TAREFAS A REALIZAR –
- 1) Segundo a reportagem sobre a loja Rei do Bacalhau, como é embrulhado o bacalhau por Fernando Dias e com que finalidade?
- 2) Dê seguimento à reportagem sobre a loja Rei do Bacalhau, retomando-a após a última frase apresentada.

TEXTO DE ORIGEM –
Do alto dos seus 87 anos, Teresa Xavier é cliente habitual do Rei do Bacalhau. Vem todos os anos comprar bacalhau para a consoada na loja que tem portas abertas há mais de 60 anos.
“Já foram outros patrões”, contou à Lusa, mas agora, “que já partiram” é o senhor Fernando Dias quem comanda “a casa séria e boa”.
E é ele quem conhece os seus pedidos, já que se assume como “esquisita se o bacalhau não for bom”.
“Ele sabe do que eu gosto. Uma vez até me trouxe um com um lacinho no rabo”, disse Teresa Xavier revelando a cumplicidade existente.
A moradora na Rua da Prata reconhece que a Baixa Lisboeta “está agora diferente” e que tem desaparecido muita coisa também na Rua do Arsenal, lembrando um supermercado que existia um pouco mais à frente, “hoje em dia um hostel ou assim”.
José Ferreira, um outro cliente da casa, explicou à Lusa que mora perto e que já faz parte da tradição ir até ao Rei do Bacalhau, mesmo que não seja para levar o peixe seco salgado. Desta vez leva consigo uma garrafa de aguardente das muitas expostas que compõem a garrafeira da casa.
“Não sou fã de bacalhau, sou mais de carne, mas gosto de comprar as bebidas aqui, gosto de vir cá, gosto do atender deles, mas não sou cliente do bacalhau. Faz falta mais lojas destas tradicionais aqui na rua do Arsenal, desapareceram algumas”, disse.
José Ferreira vai ainda mais longe, considerando que fazem falta lojas tradicionais “a Lisboa inteira” e desabafa, argumentando que a cidade está a tornar-se “uma pequena Disney sem sentido, com os estrangeiros a virem ver estrangeiros”.
Anabela Piçarra segue as pisadas do pai, que já era habitual frequentador da loja, e voltou propositadamente para comprar “caras de bacalhau e figos”, outros produtos que se podem ver nas bancadas.
Há mais de 20 anos que Artur Coito vem dos Olivais à Baixa para comprar bacalhau. Na semana passada passou no Rei do Bacalhau para levar o repasto da noite de Consoada, agora voltou para levar para o filho que lhe “encomendou o serviço”.
“Venho aqui sempre que posso comprar bacalhau, três, quatro vezes por ano venho aqui. Se vale a pena? Sim, é caro, mas é bom, aqui sei que estou a comer bacalhau”, afiança.
Ali, o bacalhau é embrulhado no papel pardo pelas mãos de Fernando Dias e atado com cordel, para assim absorver a humidade e deixar o bacalhau respirar ao mesmo tempo.
“Há bastante gente a procurar-nos. Em princípio [as vendas], deve ser quase igual ao ano passado, mas nota-se que as pessoas queixam-se um bocadinho com o preço do bacalhau e a falta de dinheiro nas carteiras”, disse Fernando Dias, reconhecendo que, ao abrigo da isenção de IVA, o bacalhau até custa “menos que no ano passado”.

ENTRADAS FORNECIDAS –
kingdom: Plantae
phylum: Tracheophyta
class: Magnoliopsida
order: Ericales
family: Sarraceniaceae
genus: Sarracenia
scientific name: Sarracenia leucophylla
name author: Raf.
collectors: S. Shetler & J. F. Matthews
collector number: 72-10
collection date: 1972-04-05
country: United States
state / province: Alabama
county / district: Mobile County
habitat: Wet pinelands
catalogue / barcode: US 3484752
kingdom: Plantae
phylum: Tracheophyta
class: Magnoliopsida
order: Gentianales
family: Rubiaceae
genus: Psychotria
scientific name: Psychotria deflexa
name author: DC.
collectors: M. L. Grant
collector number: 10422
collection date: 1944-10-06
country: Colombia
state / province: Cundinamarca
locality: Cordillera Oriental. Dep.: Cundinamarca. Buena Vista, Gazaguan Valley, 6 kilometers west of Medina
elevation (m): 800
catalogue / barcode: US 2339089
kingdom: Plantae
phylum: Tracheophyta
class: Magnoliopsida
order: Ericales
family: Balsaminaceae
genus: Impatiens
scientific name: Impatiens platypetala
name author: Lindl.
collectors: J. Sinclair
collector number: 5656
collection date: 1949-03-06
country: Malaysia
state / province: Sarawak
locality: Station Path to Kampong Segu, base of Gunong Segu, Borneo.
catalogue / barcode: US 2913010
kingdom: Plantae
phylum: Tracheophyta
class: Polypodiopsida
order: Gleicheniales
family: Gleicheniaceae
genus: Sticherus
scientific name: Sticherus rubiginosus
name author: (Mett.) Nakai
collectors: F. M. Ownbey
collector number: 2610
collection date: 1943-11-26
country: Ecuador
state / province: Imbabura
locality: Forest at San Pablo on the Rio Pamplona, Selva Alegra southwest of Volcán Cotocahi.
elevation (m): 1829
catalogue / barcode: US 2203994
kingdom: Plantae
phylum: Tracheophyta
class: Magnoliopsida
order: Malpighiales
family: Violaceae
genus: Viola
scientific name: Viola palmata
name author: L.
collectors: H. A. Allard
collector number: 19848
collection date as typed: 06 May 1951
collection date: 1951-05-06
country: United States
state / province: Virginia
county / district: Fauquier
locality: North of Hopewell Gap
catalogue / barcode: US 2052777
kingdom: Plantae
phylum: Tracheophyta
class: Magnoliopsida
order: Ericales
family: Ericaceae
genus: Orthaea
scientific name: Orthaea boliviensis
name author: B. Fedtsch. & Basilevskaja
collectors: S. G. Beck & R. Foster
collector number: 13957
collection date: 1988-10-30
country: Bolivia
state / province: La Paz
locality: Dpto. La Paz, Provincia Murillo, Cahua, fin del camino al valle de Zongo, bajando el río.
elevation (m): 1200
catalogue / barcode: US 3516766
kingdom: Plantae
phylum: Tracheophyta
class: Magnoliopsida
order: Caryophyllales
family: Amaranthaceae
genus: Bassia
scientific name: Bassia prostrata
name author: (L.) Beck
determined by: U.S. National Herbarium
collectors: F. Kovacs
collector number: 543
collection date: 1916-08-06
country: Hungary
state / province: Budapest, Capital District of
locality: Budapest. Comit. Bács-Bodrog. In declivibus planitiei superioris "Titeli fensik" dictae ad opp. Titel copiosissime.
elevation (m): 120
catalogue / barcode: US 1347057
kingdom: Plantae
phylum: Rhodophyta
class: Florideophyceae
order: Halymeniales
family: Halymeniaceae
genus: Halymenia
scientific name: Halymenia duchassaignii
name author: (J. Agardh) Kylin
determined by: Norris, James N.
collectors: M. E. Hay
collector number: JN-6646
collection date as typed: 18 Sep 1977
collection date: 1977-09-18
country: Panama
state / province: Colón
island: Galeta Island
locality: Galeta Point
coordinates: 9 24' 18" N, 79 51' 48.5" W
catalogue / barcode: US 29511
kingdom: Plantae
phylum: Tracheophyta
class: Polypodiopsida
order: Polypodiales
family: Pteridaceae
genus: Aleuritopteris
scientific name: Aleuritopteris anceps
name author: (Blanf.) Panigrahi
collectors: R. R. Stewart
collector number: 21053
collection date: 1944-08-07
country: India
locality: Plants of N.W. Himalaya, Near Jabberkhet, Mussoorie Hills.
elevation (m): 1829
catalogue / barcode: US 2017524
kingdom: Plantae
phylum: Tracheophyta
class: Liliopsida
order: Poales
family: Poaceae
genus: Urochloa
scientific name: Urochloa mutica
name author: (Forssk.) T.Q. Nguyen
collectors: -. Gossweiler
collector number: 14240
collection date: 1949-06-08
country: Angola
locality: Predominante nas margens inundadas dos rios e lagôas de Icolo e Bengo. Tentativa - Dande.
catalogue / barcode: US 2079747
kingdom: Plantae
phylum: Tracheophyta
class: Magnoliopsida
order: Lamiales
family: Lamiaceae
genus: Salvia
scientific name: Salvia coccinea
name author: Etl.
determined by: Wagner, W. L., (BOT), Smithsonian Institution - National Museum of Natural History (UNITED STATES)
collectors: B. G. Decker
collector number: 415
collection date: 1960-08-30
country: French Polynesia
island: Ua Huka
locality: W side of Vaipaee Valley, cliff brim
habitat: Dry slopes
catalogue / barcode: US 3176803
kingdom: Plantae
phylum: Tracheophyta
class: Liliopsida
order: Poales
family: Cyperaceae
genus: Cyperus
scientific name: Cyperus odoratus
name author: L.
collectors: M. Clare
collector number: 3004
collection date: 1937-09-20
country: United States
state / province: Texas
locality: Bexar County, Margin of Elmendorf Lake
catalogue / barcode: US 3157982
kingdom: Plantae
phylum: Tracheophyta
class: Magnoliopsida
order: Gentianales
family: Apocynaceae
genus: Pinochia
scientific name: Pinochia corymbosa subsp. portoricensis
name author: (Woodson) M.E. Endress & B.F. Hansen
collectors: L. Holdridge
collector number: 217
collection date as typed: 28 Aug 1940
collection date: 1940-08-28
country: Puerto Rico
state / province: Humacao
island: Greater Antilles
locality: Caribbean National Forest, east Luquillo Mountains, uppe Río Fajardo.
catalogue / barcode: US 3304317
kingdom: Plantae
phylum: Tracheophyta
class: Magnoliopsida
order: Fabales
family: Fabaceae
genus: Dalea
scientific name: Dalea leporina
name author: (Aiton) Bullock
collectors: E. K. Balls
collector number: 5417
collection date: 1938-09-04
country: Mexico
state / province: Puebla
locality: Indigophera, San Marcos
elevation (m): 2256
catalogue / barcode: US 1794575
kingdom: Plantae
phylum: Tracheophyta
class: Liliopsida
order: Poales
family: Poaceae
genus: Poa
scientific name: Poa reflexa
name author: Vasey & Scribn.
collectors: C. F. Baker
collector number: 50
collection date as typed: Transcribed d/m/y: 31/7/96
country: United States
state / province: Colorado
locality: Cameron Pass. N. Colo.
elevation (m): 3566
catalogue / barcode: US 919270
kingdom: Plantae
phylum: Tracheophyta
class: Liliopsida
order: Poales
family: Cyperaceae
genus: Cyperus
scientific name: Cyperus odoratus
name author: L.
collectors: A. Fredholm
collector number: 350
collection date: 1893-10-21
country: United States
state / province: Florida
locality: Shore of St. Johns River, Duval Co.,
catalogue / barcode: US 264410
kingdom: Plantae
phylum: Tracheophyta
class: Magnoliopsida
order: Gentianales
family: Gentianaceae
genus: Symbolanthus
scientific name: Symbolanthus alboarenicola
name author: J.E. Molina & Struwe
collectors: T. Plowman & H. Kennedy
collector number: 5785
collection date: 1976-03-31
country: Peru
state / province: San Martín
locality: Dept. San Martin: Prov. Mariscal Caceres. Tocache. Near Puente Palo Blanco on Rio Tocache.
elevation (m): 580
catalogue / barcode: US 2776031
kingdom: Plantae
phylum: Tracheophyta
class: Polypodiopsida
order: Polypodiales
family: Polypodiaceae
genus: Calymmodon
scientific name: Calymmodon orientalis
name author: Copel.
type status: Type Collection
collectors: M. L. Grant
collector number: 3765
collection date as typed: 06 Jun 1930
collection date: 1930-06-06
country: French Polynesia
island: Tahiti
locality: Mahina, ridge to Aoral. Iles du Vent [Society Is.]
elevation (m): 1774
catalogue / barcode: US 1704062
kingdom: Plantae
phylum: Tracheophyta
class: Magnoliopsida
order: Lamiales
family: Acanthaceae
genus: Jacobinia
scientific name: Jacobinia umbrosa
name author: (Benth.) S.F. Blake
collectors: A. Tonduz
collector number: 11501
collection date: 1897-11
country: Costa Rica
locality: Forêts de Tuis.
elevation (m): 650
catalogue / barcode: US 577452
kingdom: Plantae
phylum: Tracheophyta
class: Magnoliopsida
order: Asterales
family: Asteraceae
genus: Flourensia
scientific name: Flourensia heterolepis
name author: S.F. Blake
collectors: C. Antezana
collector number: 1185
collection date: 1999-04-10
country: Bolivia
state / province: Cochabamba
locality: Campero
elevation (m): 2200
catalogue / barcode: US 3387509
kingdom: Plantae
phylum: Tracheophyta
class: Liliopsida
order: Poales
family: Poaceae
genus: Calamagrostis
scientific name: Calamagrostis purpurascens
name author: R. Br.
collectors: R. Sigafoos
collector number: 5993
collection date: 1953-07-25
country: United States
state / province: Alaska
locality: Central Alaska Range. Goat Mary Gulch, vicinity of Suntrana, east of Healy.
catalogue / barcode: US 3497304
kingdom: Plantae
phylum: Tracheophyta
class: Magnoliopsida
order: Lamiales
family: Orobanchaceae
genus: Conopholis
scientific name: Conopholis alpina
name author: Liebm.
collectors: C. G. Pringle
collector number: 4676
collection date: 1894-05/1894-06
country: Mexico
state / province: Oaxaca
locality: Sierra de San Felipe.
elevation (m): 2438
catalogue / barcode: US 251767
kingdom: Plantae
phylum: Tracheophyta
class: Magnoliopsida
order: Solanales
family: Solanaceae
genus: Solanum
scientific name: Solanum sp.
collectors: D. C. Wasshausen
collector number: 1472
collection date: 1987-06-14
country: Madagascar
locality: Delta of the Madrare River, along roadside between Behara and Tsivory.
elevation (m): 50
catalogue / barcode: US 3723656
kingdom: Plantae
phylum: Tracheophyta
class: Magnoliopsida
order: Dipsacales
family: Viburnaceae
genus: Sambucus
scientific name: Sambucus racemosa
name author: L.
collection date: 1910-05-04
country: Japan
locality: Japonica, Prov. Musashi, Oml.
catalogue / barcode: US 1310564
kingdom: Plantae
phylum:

RESPOSTAS ÀS TAREFAS –
- 1) É embrulhado em papel pardo e atado com cordel, para absorver a humidade e, ao mesmo tempo, deixar o bacalhau respirar.

- 2)
Fernando Dias diz não haver grande segredo para um bom bacalhau, mas vai revelando que é preciso “cortar as postas direitinhas, sem ficarem umas grandes e umas pequenas, tem de estar mais ou menos tudo homogéneo”, através da guilhotina que trabalha com mestria apesar de já lhe ter trilhado a cabeça de um dedo nestes dias.
Para uma família de 10 pessoas, para se fazer um prato de bacalhau à posta, há que ter um bacalhau de três quilos no mínimo, diz Fernando Dias, produto que andará à volta de 60/65 euros, mas para uma família de poucas pessoas “arranja-se um peixe mais pequeno ou só metade do bacalhau”.
Fernando Dias reconhece que a rua já não é o que era, primeiro com a lei dos arrendamentos que “virou isto para o turismo e hotéis” e depois, as acessibilidades, “pois agora só passam transportes públicos e, a determinada hora, veículos para cargas e descargas”.
“Eu acho que o turismo é uma mais-valia no nosso país, mas temos que ser condescendentes e vivermos todos juntos, os portugueses e os turistas. Nós até nos vamos aguentando, mas é complicado. Um café e um bolo levam-se na barriga, mas uma caixa de bacalhau com cinco ou seis quilos para algumas pessoas já é um bocadinho. Se houvesse acessibilidades melhores acho que trabalhávamos mais e tínhamos mais clientes”, revela.
Mais à frente, na mercearia Pérola do Arsenal, é Regina Rodrigues, que trabalha na firma há perto de 20 anos, mas na loja há cerca de 10, quem vai atendendo a clientela que entra.
Reconhece que “muitos já são antigos, outros novos que vêm com os pais, com a família e começaram a ganhar raízes”.
À semelhança de Fernando, Regina Rodrigues também não sabe quantificar a quantidade de bacalhau já vendida, ambos reconhecem que já foram “muitos, muitos quilos” e Regina avança mesmo que ainda se vão vender mais porque “até quinta-feira [hoje] ainda dá para demolhar para o Natal.
Para Regina Rodrigues, o segredo de um bom bacalhau é a cura: “tem de ser uma boa cura e estar amarelinho, muita gente diz que o bacalhau tem de ser branco, mas sendo amarelinho sabemos que tem cura de sal”.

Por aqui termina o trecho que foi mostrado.